Exercise goal
Tally the lines containing "down" in this data. Respond with the tally alone.

(Collected data)
---+---

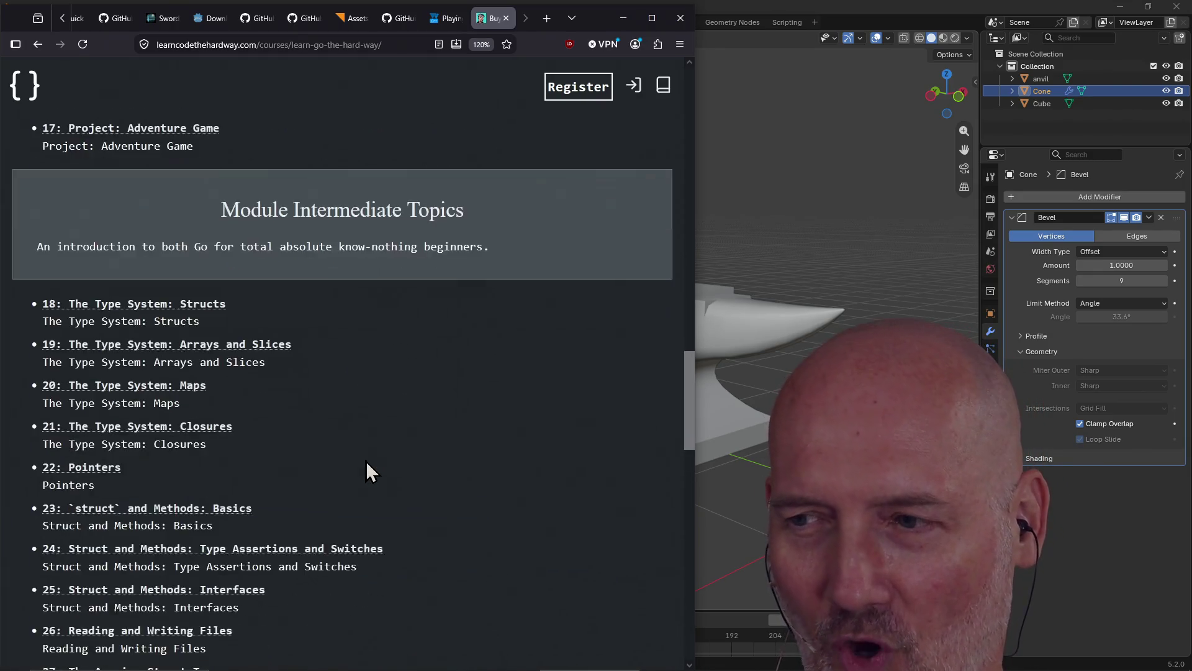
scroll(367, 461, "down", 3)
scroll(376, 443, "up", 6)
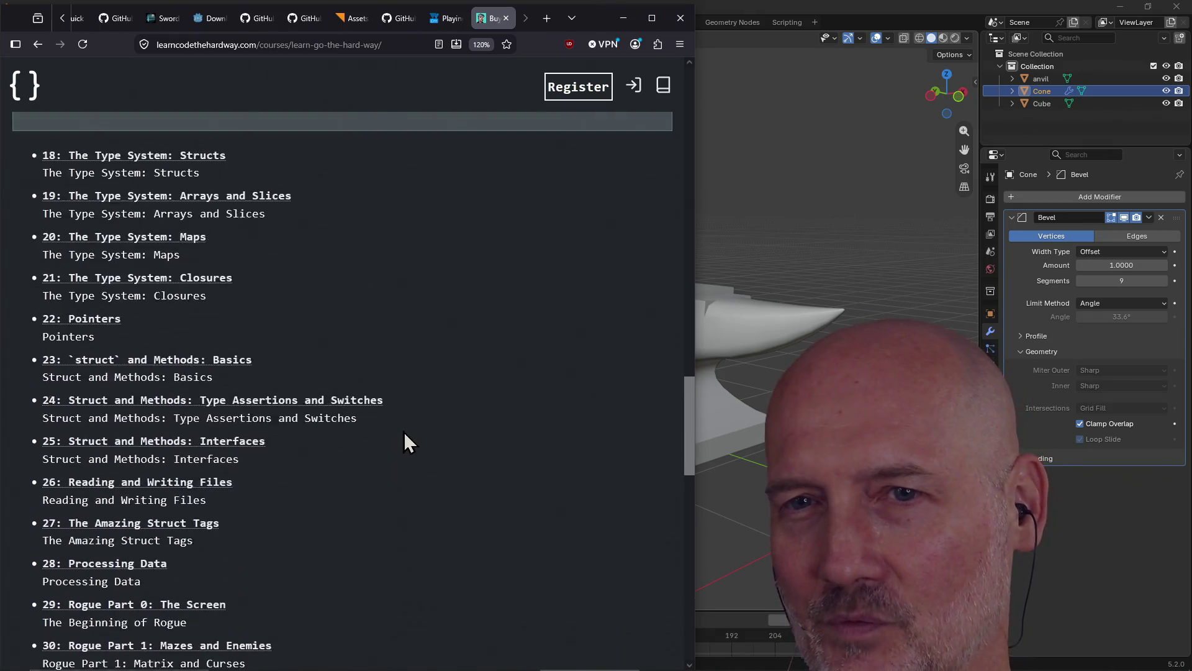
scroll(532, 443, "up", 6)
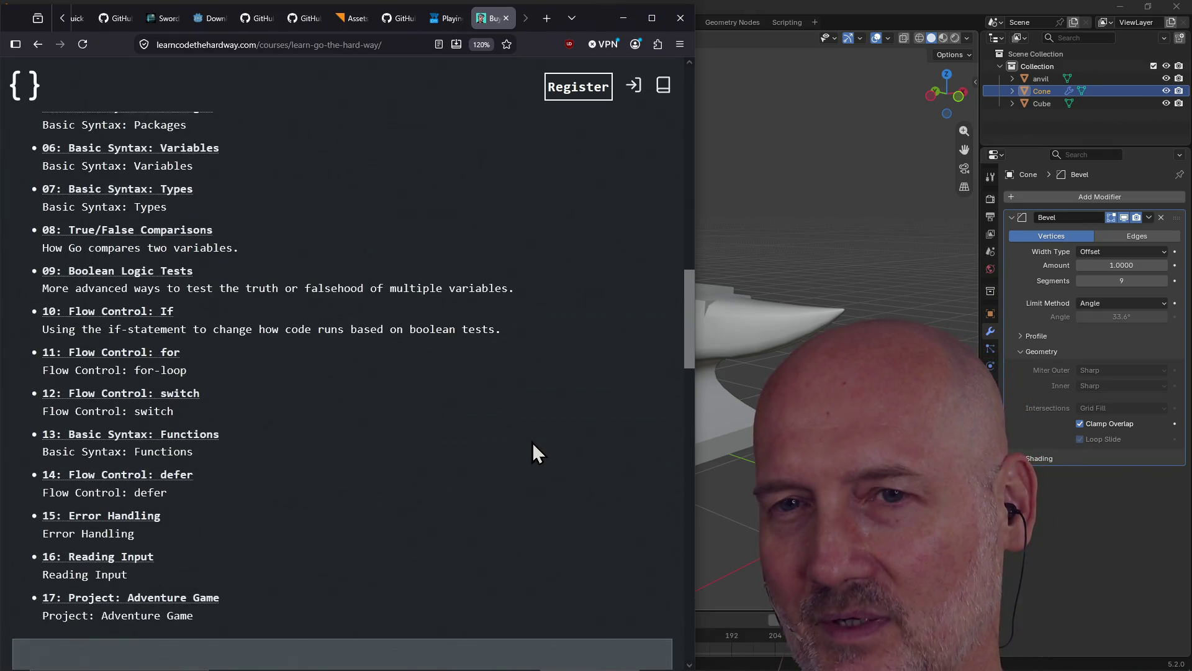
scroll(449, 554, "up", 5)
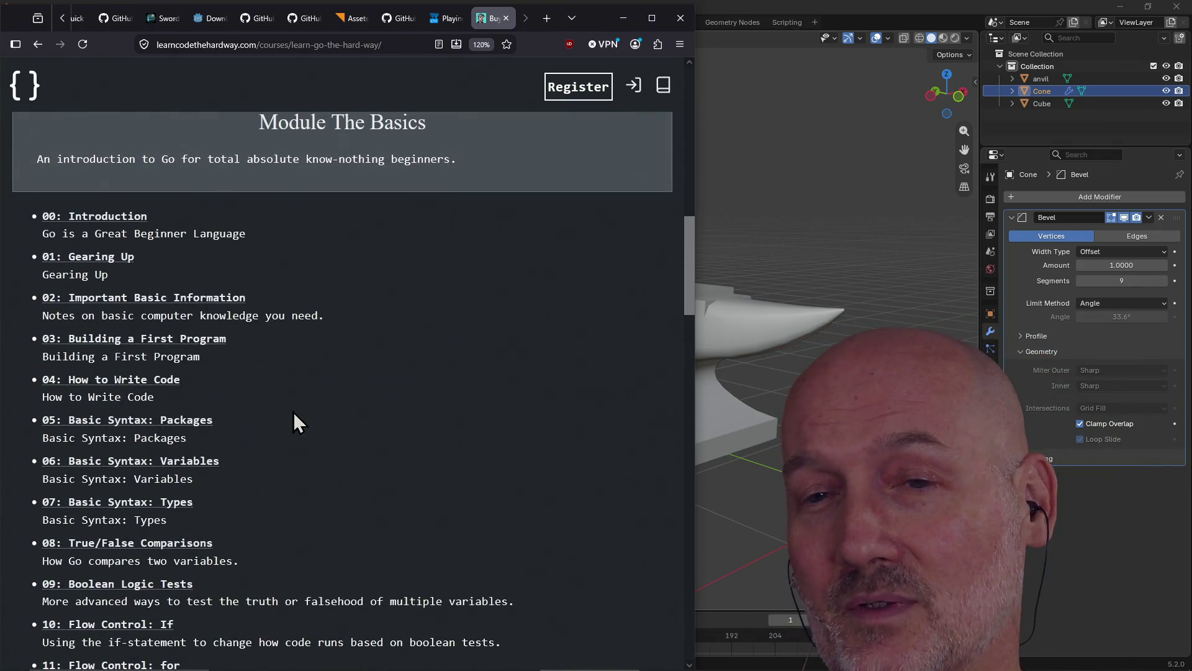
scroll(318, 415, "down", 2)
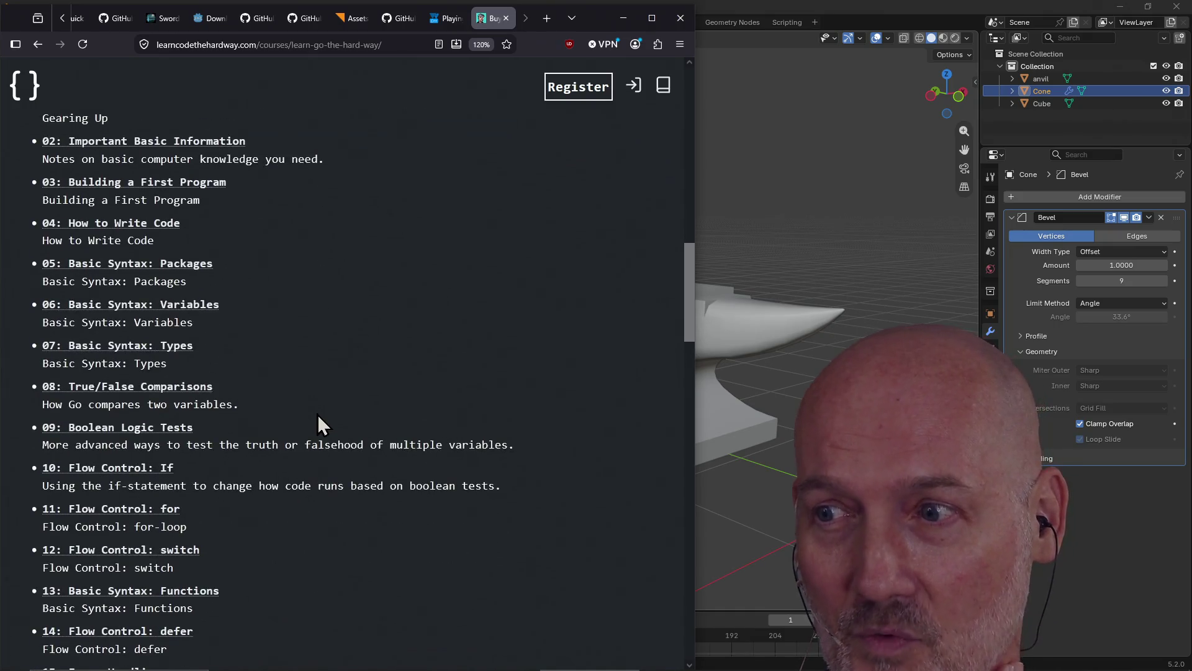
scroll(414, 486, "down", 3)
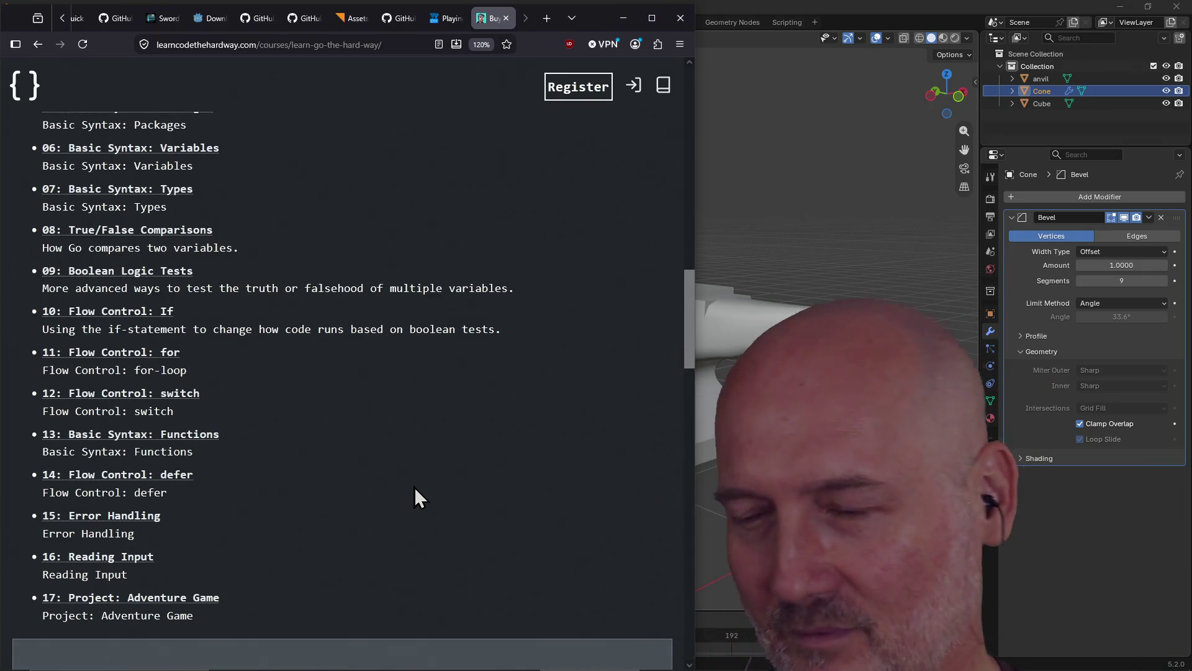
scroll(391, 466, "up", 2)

---+---

Output of the exercise
3